What you have to do: Return, exactly and in full, the lines of the records below starting at the one with "10: (668, 488)" and ending at the one with "46: (632, 486)", and no other lines.

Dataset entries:
== Segment start ==

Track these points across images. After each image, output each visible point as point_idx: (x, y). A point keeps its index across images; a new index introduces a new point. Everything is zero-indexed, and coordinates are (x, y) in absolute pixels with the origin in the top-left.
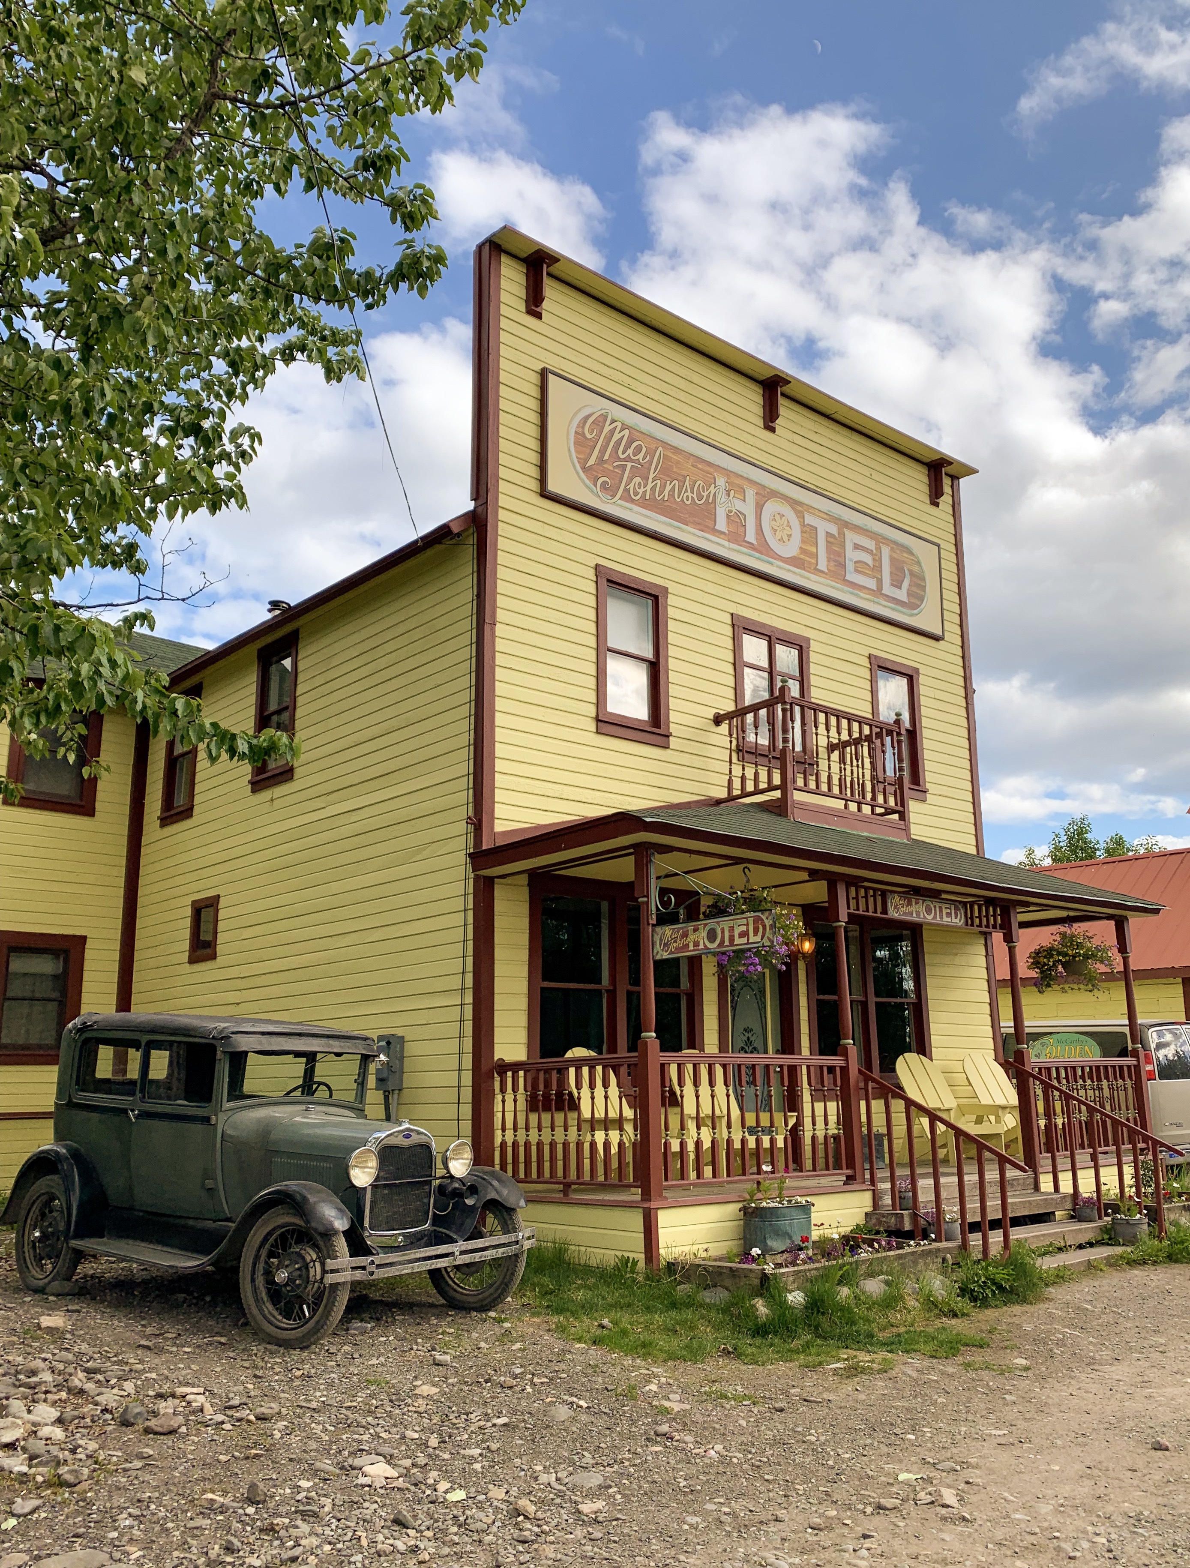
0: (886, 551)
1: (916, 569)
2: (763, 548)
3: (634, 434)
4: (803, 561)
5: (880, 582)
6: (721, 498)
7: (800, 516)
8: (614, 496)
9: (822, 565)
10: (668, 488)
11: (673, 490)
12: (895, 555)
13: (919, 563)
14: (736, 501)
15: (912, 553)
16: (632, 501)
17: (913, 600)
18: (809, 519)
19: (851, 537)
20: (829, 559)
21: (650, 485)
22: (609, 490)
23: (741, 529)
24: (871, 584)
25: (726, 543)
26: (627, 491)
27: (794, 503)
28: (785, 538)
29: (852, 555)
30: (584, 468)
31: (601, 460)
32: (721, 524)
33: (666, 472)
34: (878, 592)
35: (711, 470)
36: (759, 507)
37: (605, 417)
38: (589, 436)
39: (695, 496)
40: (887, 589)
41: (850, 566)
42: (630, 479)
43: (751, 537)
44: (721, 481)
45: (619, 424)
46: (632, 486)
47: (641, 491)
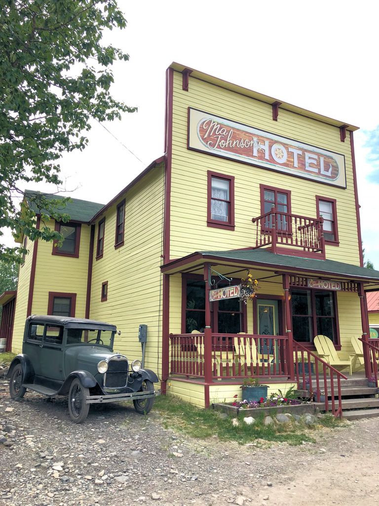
0: (322, 159)
1: (335, 164)
2: (272, 160)
3: (222, 126)
4: (288, 164)
5: (319, 170)
6: (255, 144)
7: (287, 149)
8: (214, 147)
9: (296, 165)
10: (235, 143)
11: (236, 143)
12: (326, 160)
13: (336, 162)
14: (261, 145)
15: (333, 159)
16: (221, 148)
17: (333, 175)
18: (290, 150)
19: (307, 155)
20: (299, 163)
21: (228, 142)
22: (212, 145)
23: (264, 155)
24: (316, 170)
25: (257, 160)
26: (219, 145)
27: (284, 145)
28: (281, 157)
29: (308, 161)
30: (203, 139)
31: (209, 135)
32: (255, 153)
33: (234, 137)
34: (319, 173)
35: (251, 136)
36: (270, 147)
37: (211, 121)
38: (205, 128)
39: (245, 145)
40: (323, 172)
41: (307, 165)
42: (220, 141)
43: (267, 157)
44: (255, 139)
45: (216, 123)
46: (221, 143)
47: (224, 145)
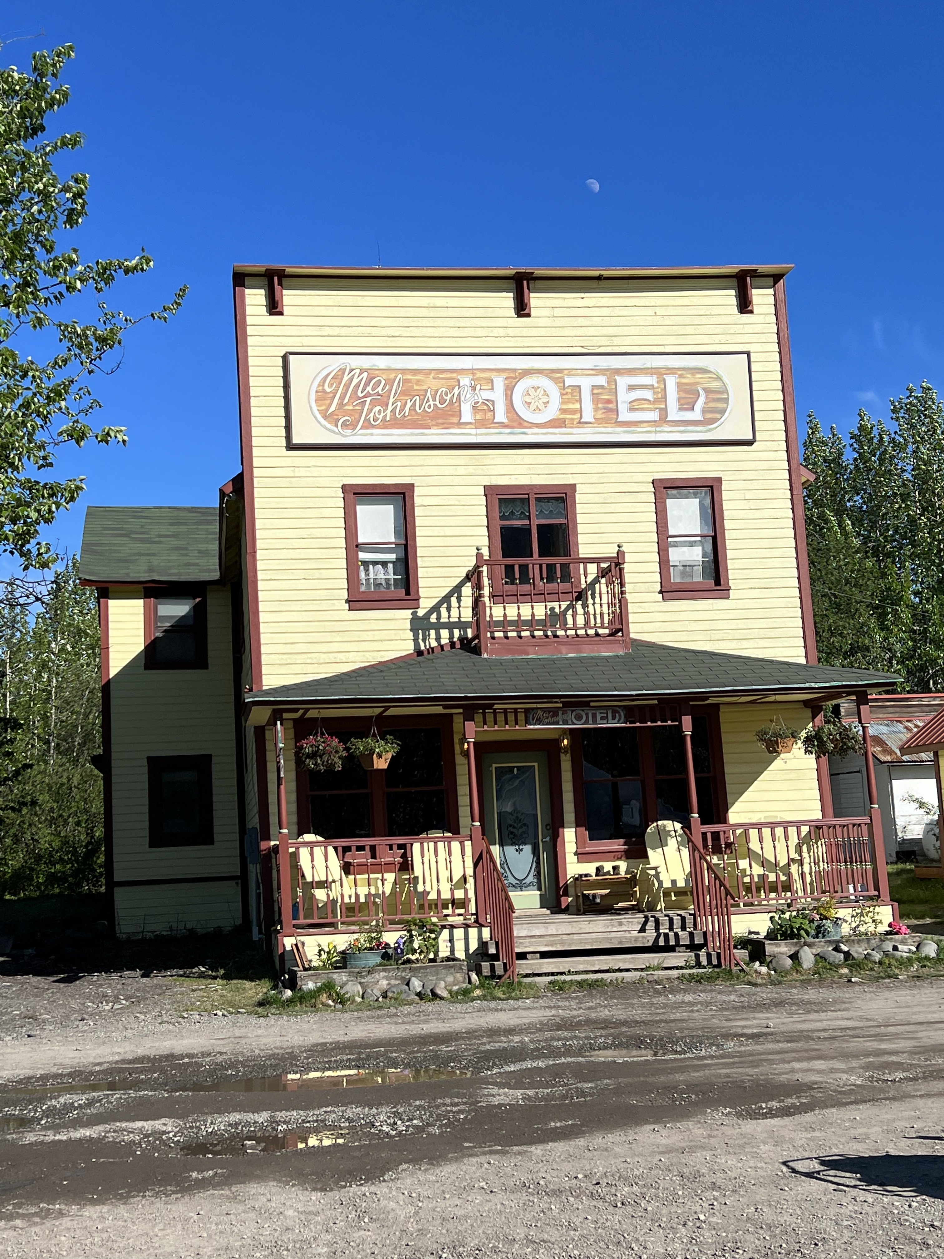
0: (671, 382)
1: (715, 385)
2: (516, 421)
3: (371, 375)
4: (564, 421)
5: (664, 413)
6: (467, 394)
7: (560, 381)
8: (354, 429)
9: (588, 415)
10: (409, 404)
11: (414, 405)
12: (684, 381)
13: (719, 378)
14: (482, 393)
15: (709, 372)
16: (374, 427)
17: (709, 416)
18: (569, 381)
19: (623, 382)
20: (596, 409)
21: (390, 408)
22: (351, 425)
23: (489, 414)
24: (654, 416)
25: (473, 431)
26: (367, 420)
27: (549, 373)
28: (541, 406)
29: (624, 397)
30: (325, 417)
31: (341, 405)
32: (467, 415)
33: (407, 392)
34: (663, 418)
35: (454, 375)
36: (509, 391)
37: (343, 371)
38: (328, 390)
39: (437, 403)
40: (674, 414)
41: (623, 408)
42: (370, 411)
43: (501, 416)
44: (465, 381)
45: (358, 371)
46: (372, 415)
47: (381, 417)
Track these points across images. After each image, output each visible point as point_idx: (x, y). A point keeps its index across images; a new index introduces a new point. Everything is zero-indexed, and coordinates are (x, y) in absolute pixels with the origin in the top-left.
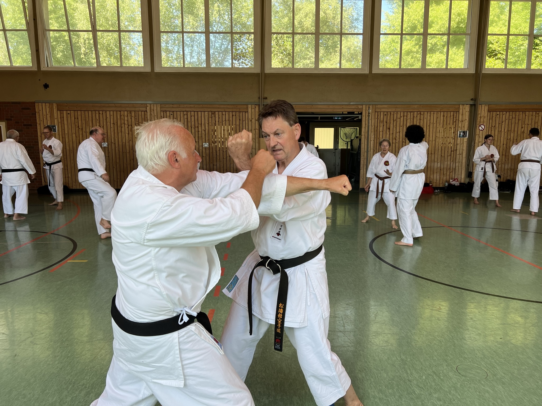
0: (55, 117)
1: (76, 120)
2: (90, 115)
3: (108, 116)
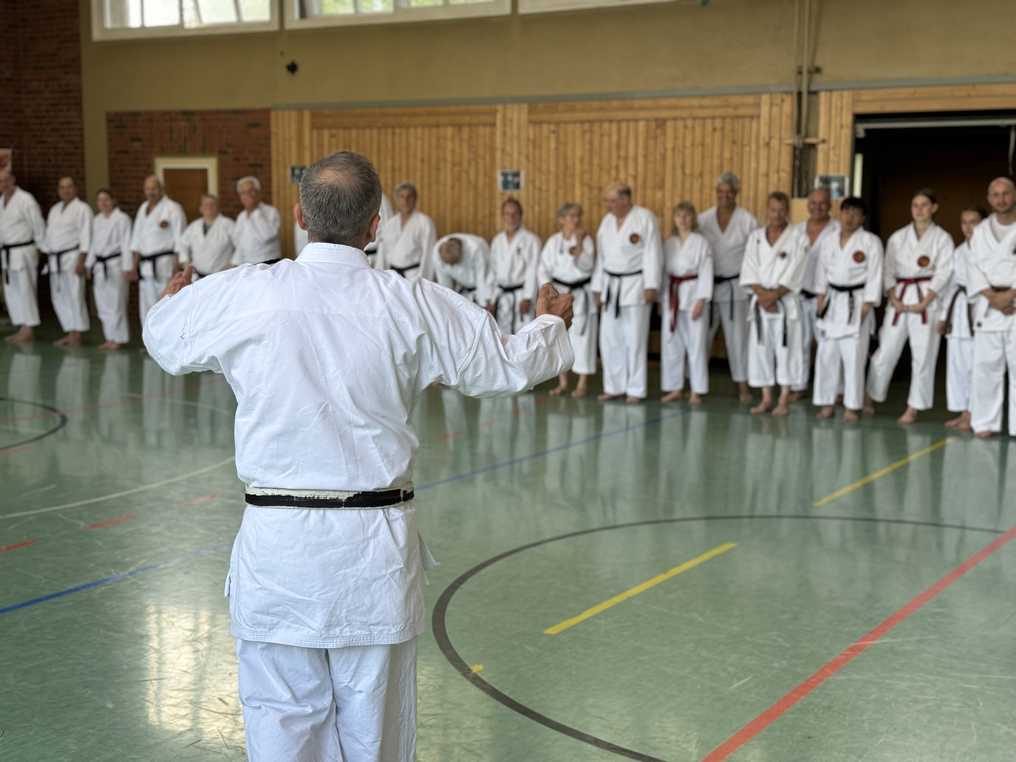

== Segment end ==

Answer for the task:
10: (668, 488)
11: (673, 490)
12: (895, 555)
13: (919, 563)
14: (736, 501)
15: (912, 553)
16: (632, 501)
17: (913, 600)
18: (809, 519)
19: (851, 537)
20: (829, 559)
21: (650, 485)
22: (609, 490)
23: (741, 529)
24: (871, 584)
25: (726, 543)
26: (627, 491)
27: (794, 503)
28: (785, 538)
29: (852, 555)
30: (584, 468)
31: (601, 460)
32: (721, 524)
33: (666, 472)
34: (878, 592)
35: (711, 470)
36: (759, 507)
37: (605, 417)
38: (589, 436)
39: (695, 496)
40: (887, 589)
41: (850, 566)
42: (630, 479)
43: (751, 537)
44: (721, 481)
45: (619, 424)
46: (632, 486)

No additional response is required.